Some people, even someone famous like Kareem Abdul-Jabbar, are out of place where they find themselves (not geographically, but in the lives they inhabit). Living, thriving, but always on the edge, a bit out of place and uncomfortable in the confines of what they do and are expected to do. KAJ was a master of basketball but seemed uncomfortable, preferring writing and intellectual pursuits.
You sell yourself every day as something and someone you are not. But how to break free of that persona and its incumbent expectations to become what you really want to be? (Moreover, how do you figure out exactly what you want to be in the face of the cacophony of voices telling you otherwise or praising your current station?)
It’s a strange dichotomy: people project identities, traits, attributes and activities onto you that may be assumptions or based on natural talent you don’t care to fulfill, but at the same time other people are often the only ones who see the beauty, potential, wells of brilliance and ideas, intelligence, depth, warmth and possibility in us – so much more clearly than we can see any of these things in ourselves. How can others see us so clearly and unclearly at the same time?
One woman who saw me very clearly – to the extent that I grew terrified and pushed her away – comes to mind. She pushed me – a lot, which is probably why I never tried to reconcile with her. I pushed her away in a way that I knew would close the door forever. In some ways she knew precisely what I needed and wanted, but went too far, becoming a kind of salesman herself, touting all the possibilities: “It could be like this all the time.”
But no, it couldn’t. I don’t want to be sold a bill of goods and pressured into something – even if it feels good. Sometimes in my own rare zeal and excitement I fear I am doing something similar.
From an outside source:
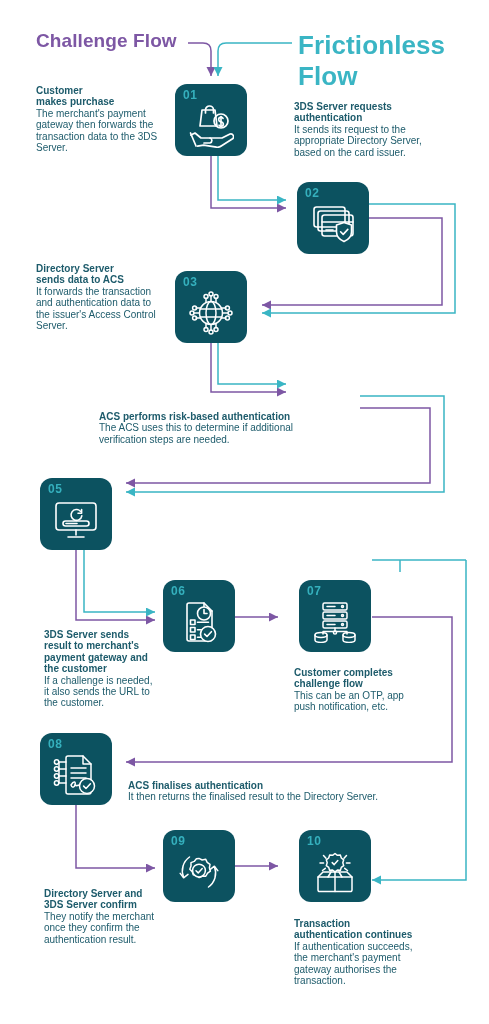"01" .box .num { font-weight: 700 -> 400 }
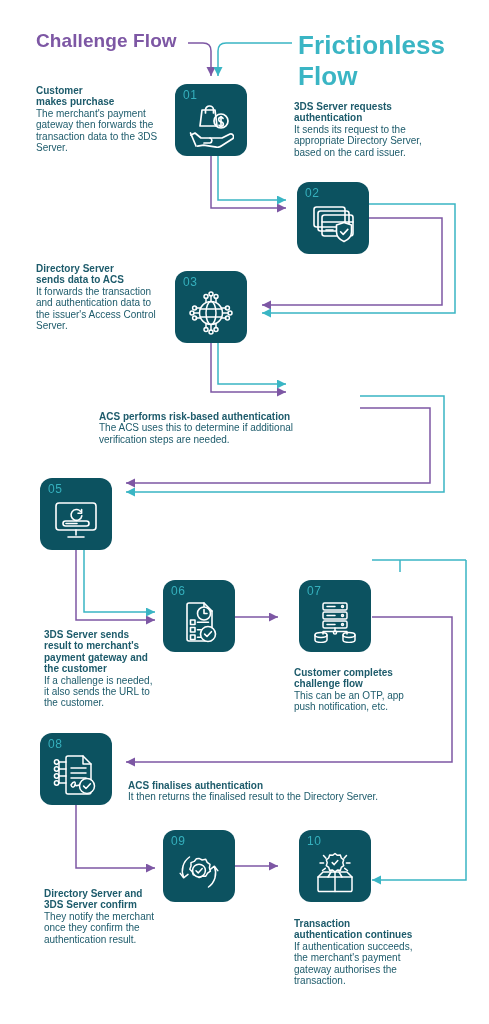"04" div.box { html: none -> <div> <span>04</span> <span> <svg> <path></path> <rect></rect> <rect></rect> <rect></rect> <path></path> <circle></circle> <path></path> <path></path> </svg> </span> </div> }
But these days are at least content, if not happy, lying in bed talking about rhubarb or pressure and all manner of other things, reading about the history of Congo, listening to music, all before falling into a restful sleep, dreaming about all those people who perhaps filled roles they never asked for or onto whom I projected the wrong or misinterpreted expectations – like my friend T, whose absence comes to mind more frequently than it should. Today reading about Kareem Abdul-Jabbar and his “sky hook” made me think of an 8th grade prank our teacher (yes, our teacher!) played on T. He sent her across the entire school during class to ask the gym teacher to give her the sky hook. She had no idea what the sky hook was so was expecting to receive an actual thing. She got all the way to the gym and forgot what she was supposed to ask for. She returned to the classroom to get a reminder and headed all the way back to the gym, where the perplexed PE teacher imitated the classic KAJ move, and when T returned, our teacher expected her to demonstrate the sky hook move in front of the class.